Parmi les fleurs qui aboient
Parmi les fleurs qui aboient, l’homme se met à japper. Je cherche des galets dans le plus mou des ombres, des étoiles dans le jour, un murmure d’enfant dans le bruit des klaxons, une simple caresse aux bras du balancier, une berceuse fragile dans le jargon de l’oie, des morceaux de pain noir dans la farine du temps. Je ne veux pas qu’on ait besoin d’un Dieu. Un arbre me suffit pour croire à la vie. J’ai besoin qu’un chaton piétine mes poèmes, qu’un vieux loup les mâchonne, qu’une pluie mêle son encre aux mots sur du papier. Je ne bois pas le verre mais le croque pour que saignent les mots. Je ne bois pas le vin mais son dépôt amer. Tout mon corps est tapi dans un poing guttural, celui qui cogne sur la page de ses jointures tachées d’encre. Il n’y a pas d’éternité sans seconde, de route sans pas. Si je distingue l’homme de son âme, comment d’un coup de crayon distinguer l’eau de l’eau, la neige de la neige, l’éclair de la foudre, prolonger le baiser, conjurer le désastre, séparer les phalènes de l’attrait de la flamme ? Je regarde le monde bouger sur une page. Chaque geste pèse dans un mot, chaque kilomètre de route, chaque gramme d’effort. Je ne sais pas encore ce qu’il y a sous chaque mot, ce qui soutient les choses, ce qui me fait l’écrire.

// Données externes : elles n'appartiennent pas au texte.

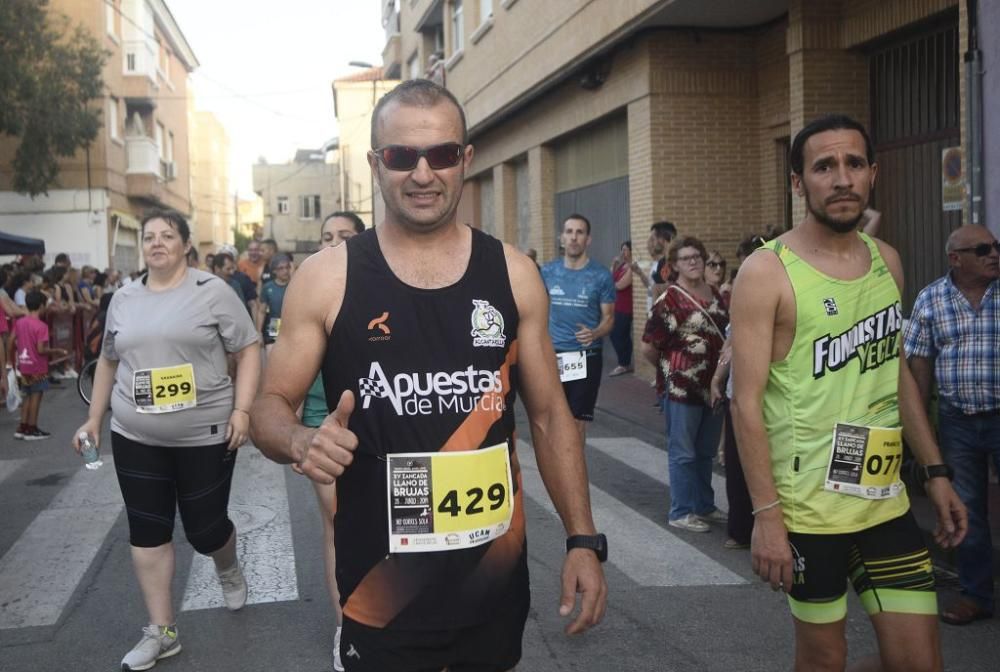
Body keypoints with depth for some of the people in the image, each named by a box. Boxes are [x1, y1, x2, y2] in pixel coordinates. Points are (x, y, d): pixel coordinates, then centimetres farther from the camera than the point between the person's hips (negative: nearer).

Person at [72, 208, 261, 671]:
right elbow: (108, 361, 19)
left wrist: (241, 410, -14)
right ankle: (161, 631, 16)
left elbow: (248, 349, -5)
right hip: (135, 438, 4)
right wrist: (94, 418, 14)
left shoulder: (212, 291, -5)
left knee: (205, 528, 5)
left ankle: (229, 569, 41)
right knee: (147, 531, 5)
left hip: (205, 435, -4)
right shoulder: (123, 300, 8)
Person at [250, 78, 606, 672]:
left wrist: (583, 539, -1)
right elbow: (270, 406, 1)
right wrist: (303, 442, -22)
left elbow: (550, 414, 6)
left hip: (497, 575, 3)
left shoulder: (513, 275, 0)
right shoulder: (326, 279, -6)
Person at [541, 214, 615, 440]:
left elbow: (608, 317, -2)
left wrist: (595, 334, -24)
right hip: (553, 355, 2)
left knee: (578, 419, 4)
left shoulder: (601, 276, -6)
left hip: (586, 356, -2)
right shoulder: (548, 271, 1)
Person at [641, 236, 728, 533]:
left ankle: (705, 506, 29)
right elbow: (648, 347, -12)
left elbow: (727, 334, 22)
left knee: (706, 452, 17)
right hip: (681, 387, -7)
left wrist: (722, 374, 12)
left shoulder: (715, 295, 10)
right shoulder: (669, 301, -12)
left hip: (713, 385, 7)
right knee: (683, 453, 2)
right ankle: (681, 512, 12)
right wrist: (671, 368, 1)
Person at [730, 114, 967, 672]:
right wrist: (766, 514, -18)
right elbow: (747, 402, -14)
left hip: (886, 500, 6)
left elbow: (898, 373, 15)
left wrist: (935, 472, 13)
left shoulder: (887, 261, 7)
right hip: (809, 508, -5)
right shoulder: (767, 273, -12)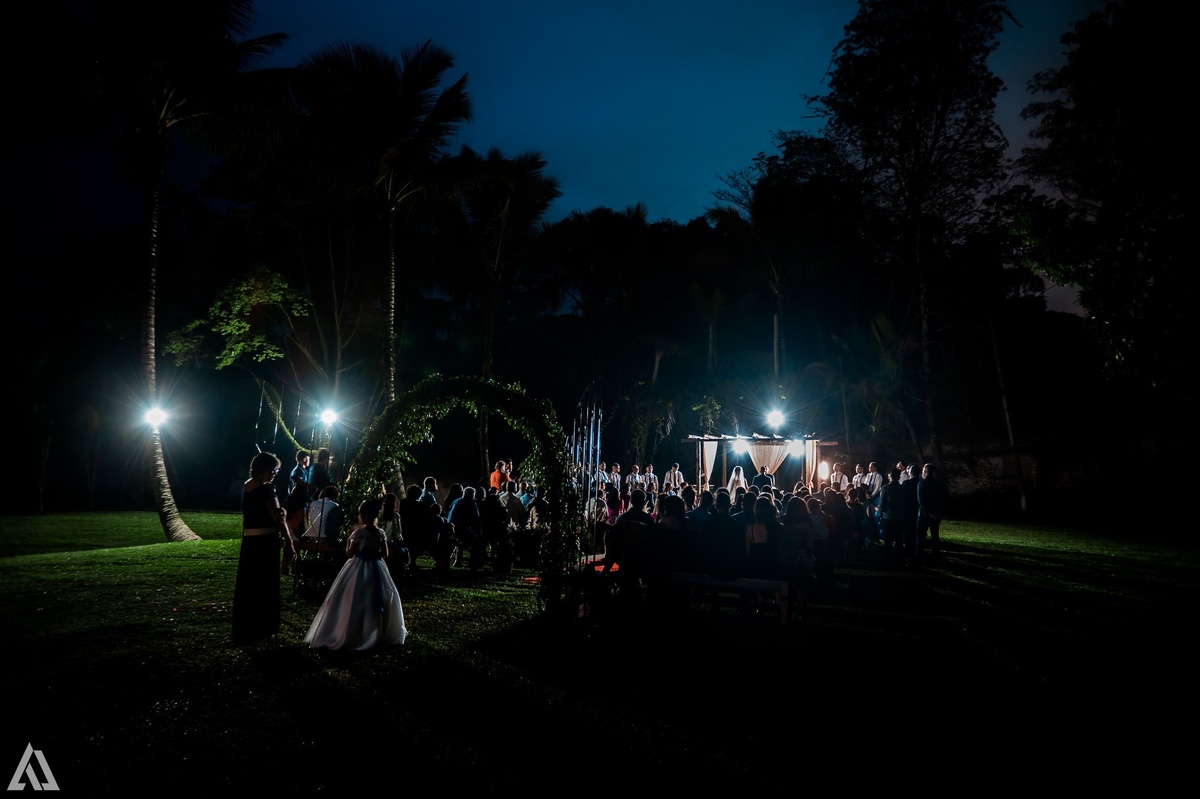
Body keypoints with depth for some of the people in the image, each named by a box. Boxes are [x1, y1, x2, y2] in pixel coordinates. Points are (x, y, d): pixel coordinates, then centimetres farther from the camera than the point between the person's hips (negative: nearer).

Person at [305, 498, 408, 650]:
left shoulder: (359, 532, -15)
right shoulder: (381, 533, -1)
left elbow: (350, 554, -9)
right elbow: (385, 554, 5)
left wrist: (348, 539, 3)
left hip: (359, 569, -5)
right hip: (376, 568, 5)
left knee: (355, 601, 4)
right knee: (376, 599, 16)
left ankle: (350, 634, 8)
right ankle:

On ne vit pas de mots, de mythes, de métaphores. On ne vit pas de symboles, d’images, de pensées, mais on ne peut s’en passer. L’épaisse matière humaine s’allège de sa gangue. Chaque langue est de toutes les langues. Avant d’apprendre à lire, les doigts servent de crayons. L’horizon s’agrandit à partir des limites. Chaque geste appelle une autre geste. Chaque phrase n’est jamais la dernière. La langue s’enrichit d’elle-même. J’émerge du silence avec des mots en feu. Je n’écris pas pour mais parce que. La précision importe moins que le juste, le c’est ça d’une image, le ceci d’une métaphore dans les confins des choses, le fonds commun des vies. J’ai tout hérité de ma mère, de l’espoir surtout. Je me suis fait un nid dans la langue maternelle. La page reste pour moi ce que la mer est aux marins, ce que la terre est aux labours. Le cadavre du temps se transforme en poussière, soulignant d’ombre grise la présence des choses. Toute lumière doit se battre pour survivre.
La brume se lève tôt et recouvre le lac d’une peau de brebis. Le fruit revient à son parfum et l’oiseau dans son vol. Je reviens au cahier. Je ne sais pas vivre sans un mot. Je cherche l’à peine dit, le presque peu, le presque pas, une lumière sans marge d’ombre, une graine parmi la cendre l’incendie presqu’éteint, la langue maternelle. Un Adam d’avant Ève n’aurait jamais parlé. Il en serait resté aux lèvres des volcans, au grand livre des pierres, à la geste du vent. La vie porte la vie comme des insectes dans un crâne, les vers dans la bouche des morts, l’amande sous l’écale, le secret du peyotl dans les momies incas, la fleur qui survit dans un désert de glace, les rendez-vous de l’aube avec la rosée, de l’âne avec l’avoine, de l’homme avec la pelle. Je suis un frère des oiseaux, de la pomme et du pain, l’ami de l’ours et du cheval, du miel et du poisson, un vague cousin de l’eau, fils et père des voyelles. Si j’ai quitté la route pour une chaise, je n’en voyage pas moins plus loin que l’horizon. Chaque phrase est un voyage, du trait d’encre au cosmique. La cruche d’os du crâne transporte l’eau du rêve. La vie n’est pas qu’une apparence. Chaque objet est un monde. Chaque pas sur le sable creuse la tombe et le berceau. Une ombre sur le mur annonce la lumière. L’âme éphémère des lucioles entrouvre l’infini. Les céréales, les fruits, les oiseaux sont pour tous. Dans l’homme traqué par ses propres machines, un enfant tente encore d’aimer.